The book cover describes this novel as an instant critical success, comparing Kerouac to great writers of the early twentieth century. And it is solidly composed. This book is more classically written, much more in line with popular fiction of the time. It is more illustrious than your average fiction of the era, so the book made him a critically acclaimed young author to watch. This was 1950.

On the Road came out in 1957, although it was completed in 1950. I would imagine, having not researched this at all, that he had a rough time of it, getting that book published in 1951. The Town and The City fit perfectly into the American post-war project, whereas this beatnik stuff was counter-cultural and dangerous. At the least, it was ahead of its time, by six years.

Now 60 years have passed and it remains influential to Millennials, like myself. I had that ravenous appetite for life, and sensation, experience, intellectual and philosophical grasping at the sands of time that Kerouac had identified with during those brilliant years when he penned, not just On The Road, but five novels, and a load of poems and short stories, before the defining beatnik classic would make him an international superstar.

Everything he did that was innocent and perfect happened before he was recognized for it. And the first book that he published, that bolstered him to a seat at the table, is largely left out of the beatnik canon. Maybe this is a lesson to be learned for myself. Poor Kerouac was 35 and accustomed to a creative life of poverty before publishing something that would launch him into a kind of life that he surely didn’t believe was for him.

I’m now 35 years old. I moved to Portland because of Kerouac, to find his equivalent, to a city with the kind of creativity that maybe San Francisco had back then. Fifteen years have passed, and I moved to Philadelphia to get closer to my ancestors, and in so doing, myself. I don’t have a stack of ingenius books waiting to be published, or the musical equivalent. I don’t have a deep network of brilliant future icons rooting for me. But I don’t need to compare myself to anyone, it just has me thinking, that’s all.

I think what I do have that I assume Kerouac had was a certain calm in the fact of my obscurity. I have no pressure to do anything. And when he became famous, his writing suddenly became forced. It was under pressure. There is a lesson there, should I continue to pursue the creative life. I want to sustain a second wave and let myself be what I am, regardless of any recognition for it.

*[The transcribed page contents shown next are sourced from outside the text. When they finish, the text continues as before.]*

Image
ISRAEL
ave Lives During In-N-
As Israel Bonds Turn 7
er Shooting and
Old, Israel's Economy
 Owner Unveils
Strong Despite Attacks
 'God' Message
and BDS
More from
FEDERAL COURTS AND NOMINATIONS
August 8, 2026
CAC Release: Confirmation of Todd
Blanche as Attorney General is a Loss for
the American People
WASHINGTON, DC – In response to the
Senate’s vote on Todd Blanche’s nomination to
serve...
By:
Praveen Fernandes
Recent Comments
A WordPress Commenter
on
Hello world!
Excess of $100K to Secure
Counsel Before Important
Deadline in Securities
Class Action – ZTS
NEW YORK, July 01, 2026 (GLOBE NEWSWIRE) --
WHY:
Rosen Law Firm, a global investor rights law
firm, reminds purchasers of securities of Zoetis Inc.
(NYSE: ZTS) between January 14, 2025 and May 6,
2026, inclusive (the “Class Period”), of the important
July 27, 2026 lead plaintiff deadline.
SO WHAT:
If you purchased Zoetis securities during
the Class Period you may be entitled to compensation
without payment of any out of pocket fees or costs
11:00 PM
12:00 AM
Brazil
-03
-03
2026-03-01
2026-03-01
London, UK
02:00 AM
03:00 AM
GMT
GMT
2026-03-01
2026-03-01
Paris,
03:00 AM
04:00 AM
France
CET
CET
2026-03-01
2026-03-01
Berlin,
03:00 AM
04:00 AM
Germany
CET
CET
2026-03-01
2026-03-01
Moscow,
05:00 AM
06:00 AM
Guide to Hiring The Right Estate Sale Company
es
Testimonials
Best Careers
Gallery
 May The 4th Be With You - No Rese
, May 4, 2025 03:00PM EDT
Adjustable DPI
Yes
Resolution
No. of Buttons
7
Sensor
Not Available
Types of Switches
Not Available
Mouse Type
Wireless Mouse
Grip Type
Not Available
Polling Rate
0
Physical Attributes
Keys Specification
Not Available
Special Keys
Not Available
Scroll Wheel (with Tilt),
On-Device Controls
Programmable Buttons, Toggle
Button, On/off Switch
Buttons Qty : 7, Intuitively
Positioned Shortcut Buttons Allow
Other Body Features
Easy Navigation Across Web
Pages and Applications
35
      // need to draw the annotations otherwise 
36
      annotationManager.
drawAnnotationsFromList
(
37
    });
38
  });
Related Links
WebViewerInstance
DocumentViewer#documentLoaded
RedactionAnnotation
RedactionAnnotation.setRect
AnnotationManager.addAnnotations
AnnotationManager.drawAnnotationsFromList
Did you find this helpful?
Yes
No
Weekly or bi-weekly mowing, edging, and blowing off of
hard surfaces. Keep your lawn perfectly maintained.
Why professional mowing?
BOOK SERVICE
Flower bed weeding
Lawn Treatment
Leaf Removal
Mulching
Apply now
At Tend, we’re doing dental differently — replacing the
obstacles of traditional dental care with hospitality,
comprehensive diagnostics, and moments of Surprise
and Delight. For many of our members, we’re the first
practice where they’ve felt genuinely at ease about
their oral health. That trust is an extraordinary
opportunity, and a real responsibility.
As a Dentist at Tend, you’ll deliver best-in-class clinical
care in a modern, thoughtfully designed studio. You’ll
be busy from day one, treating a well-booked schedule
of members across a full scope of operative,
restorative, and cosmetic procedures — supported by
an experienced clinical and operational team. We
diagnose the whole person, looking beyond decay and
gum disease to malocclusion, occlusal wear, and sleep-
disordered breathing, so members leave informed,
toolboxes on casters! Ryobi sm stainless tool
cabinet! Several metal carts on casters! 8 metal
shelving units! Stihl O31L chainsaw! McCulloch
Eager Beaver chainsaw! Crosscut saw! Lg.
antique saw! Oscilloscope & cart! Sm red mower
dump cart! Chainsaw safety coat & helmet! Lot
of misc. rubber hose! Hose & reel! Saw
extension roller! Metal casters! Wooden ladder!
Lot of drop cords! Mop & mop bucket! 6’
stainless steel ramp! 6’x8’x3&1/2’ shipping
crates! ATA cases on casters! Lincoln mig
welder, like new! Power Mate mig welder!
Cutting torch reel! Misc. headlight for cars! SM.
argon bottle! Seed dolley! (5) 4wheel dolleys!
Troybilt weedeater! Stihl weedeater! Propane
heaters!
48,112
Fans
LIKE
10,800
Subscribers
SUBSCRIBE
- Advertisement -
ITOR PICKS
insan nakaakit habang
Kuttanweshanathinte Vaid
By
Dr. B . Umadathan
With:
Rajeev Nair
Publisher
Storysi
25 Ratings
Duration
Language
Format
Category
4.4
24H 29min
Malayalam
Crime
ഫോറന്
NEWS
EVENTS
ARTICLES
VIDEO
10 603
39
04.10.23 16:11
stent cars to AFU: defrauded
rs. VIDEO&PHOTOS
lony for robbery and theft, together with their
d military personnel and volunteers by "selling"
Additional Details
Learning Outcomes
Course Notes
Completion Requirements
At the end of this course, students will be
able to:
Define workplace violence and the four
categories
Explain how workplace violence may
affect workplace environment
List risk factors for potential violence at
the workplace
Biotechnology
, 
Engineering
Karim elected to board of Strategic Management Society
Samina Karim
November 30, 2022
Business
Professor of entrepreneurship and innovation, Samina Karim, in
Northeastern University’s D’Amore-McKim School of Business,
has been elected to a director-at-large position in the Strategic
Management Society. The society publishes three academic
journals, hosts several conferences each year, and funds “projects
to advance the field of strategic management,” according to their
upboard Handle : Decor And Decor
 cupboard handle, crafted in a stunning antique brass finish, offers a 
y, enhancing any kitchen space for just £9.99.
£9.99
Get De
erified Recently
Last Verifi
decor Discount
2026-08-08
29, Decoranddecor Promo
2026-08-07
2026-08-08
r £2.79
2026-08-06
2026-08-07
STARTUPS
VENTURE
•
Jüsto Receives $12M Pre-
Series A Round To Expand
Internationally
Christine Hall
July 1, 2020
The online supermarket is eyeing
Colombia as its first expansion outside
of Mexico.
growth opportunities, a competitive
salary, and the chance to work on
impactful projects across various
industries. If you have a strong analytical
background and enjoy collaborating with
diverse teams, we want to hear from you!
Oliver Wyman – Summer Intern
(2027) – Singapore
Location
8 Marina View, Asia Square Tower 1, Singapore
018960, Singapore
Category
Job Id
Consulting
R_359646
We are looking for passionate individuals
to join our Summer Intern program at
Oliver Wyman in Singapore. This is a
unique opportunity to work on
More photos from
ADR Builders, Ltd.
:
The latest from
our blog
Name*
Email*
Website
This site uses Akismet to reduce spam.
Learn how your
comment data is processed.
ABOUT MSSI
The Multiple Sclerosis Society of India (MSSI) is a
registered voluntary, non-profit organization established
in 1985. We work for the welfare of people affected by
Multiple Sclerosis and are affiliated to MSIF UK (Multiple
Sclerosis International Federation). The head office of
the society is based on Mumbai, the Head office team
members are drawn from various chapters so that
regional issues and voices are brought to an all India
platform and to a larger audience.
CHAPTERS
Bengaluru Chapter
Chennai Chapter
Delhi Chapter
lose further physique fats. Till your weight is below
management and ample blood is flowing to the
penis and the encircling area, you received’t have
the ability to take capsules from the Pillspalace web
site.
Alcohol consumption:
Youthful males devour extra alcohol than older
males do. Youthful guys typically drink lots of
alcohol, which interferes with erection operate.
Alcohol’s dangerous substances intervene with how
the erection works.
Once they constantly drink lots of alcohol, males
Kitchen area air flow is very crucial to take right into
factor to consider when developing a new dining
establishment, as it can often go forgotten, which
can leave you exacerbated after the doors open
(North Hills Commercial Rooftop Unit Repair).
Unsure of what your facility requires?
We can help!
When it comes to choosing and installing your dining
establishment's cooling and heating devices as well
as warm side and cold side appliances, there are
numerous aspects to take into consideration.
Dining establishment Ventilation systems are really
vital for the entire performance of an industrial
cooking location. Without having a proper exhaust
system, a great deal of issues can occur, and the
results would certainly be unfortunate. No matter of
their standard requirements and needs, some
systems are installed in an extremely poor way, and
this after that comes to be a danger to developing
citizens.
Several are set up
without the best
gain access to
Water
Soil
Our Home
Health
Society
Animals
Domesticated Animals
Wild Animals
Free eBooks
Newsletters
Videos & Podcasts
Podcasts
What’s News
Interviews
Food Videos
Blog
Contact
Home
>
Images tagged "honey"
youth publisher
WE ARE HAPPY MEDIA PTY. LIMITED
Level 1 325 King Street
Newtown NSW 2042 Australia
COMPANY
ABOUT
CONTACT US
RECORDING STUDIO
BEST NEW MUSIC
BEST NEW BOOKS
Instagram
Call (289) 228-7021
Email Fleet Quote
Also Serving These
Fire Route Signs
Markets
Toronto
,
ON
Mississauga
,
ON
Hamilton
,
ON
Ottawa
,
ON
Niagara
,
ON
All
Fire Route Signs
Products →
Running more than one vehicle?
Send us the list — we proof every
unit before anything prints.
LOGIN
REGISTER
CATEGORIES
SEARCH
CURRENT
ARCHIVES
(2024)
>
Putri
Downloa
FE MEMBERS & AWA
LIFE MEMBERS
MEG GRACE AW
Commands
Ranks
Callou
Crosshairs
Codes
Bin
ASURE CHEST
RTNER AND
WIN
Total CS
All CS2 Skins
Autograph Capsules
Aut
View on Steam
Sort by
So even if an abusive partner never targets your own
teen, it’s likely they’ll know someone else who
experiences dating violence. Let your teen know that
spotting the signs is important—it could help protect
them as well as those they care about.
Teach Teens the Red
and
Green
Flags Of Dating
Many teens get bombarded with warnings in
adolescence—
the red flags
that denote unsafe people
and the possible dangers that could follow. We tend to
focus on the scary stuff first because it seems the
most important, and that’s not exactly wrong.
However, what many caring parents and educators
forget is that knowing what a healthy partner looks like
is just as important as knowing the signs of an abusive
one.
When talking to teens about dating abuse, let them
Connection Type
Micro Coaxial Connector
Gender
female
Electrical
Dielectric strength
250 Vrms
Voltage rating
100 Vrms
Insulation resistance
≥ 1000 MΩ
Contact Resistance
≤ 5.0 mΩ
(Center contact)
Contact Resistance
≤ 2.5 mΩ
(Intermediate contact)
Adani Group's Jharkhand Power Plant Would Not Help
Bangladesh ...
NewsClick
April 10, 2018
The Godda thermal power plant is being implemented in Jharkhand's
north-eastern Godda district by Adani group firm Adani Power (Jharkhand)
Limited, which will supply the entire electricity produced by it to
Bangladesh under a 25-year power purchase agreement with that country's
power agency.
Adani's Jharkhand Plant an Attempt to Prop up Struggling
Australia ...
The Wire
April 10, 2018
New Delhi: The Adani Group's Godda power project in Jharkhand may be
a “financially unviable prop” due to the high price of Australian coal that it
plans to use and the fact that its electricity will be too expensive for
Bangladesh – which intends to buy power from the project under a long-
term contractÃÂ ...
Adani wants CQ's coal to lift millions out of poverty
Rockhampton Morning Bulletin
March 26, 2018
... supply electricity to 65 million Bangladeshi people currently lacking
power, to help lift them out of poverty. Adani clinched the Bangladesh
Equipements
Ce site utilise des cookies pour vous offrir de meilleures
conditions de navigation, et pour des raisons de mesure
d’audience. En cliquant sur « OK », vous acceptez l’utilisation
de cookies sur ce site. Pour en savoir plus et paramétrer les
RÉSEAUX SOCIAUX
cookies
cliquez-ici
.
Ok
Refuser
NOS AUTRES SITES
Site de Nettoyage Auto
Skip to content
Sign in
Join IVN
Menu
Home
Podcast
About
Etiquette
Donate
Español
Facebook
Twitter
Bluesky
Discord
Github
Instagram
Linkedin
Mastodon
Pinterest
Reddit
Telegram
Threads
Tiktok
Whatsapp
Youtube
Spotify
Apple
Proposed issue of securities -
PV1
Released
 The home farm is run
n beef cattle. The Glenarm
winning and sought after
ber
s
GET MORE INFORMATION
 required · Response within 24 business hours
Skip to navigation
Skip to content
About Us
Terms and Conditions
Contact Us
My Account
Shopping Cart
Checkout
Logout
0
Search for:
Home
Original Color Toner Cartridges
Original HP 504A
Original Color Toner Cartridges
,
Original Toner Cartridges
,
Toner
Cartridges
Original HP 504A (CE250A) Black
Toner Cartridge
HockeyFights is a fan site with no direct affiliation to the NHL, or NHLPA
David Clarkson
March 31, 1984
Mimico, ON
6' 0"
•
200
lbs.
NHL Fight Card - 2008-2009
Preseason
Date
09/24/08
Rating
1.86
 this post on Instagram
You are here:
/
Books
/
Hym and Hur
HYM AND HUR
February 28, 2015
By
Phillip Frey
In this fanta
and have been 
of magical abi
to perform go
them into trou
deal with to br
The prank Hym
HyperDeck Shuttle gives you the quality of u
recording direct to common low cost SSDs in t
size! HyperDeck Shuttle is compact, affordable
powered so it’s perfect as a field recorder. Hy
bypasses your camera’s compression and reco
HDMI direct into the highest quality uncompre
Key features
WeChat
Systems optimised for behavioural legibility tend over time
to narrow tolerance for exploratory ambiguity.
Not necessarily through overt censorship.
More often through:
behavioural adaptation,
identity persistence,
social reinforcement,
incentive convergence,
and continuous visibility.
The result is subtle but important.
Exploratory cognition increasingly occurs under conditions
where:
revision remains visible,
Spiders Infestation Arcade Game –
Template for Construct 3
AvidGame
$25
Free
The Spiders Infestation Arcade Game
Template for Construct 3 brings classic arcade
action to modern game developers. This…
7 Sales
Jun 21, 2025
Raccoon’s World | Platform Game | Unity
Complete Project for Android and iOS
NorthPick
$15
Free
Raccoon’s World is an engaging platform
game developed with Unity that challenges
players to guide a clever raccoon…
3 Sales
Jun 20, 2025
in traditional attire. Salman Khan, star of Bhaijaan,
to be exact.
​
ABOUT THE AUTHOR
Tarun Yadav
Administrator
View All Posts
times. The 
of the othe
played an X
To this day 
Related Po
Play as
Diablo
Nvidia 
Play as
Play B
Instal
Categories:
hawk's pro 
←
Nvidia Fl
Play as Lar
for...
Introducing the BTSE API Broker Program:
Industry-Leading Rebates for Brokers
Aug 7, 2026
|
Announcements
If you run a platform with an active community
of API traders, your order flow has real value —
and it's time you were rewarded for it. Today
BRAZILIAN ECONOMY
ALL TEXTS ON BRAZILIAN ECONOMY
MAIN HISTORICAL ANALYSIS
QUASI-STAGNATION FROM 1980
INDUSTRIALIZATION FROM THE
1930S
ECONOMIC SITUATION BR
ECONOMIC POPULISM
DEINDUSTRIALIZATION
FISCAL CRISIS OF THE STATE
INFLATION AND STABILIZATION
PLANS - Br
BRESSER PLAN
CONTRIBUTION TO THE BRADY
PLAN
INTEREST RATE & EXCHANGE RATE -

I guess I have a clean slate. I can do what I want with it.

This blog has all that inner tension wrapped into it, but really, that tension is loosening. I get to choose how to approach things. I’m going to find musicians to play with. I’m going to write. I’m going to find myself a new network comprised of people that suit who I am now. I just have to do it. So here it is. This is what just pushing through looks like. This blog post, for starters.

My self-identity was all wrapped up into a delusional state brought upon by the pursuit of a beatnik life in Portland, in the year 2003, before the internet broke everything. I don’t have the same craving to become something anymore, but it doesn’t mean I want to stand by idly, silent. I just want to express myself clearly, buy a house, and do what I do there.

Philadelphia has enough room in it for at least that.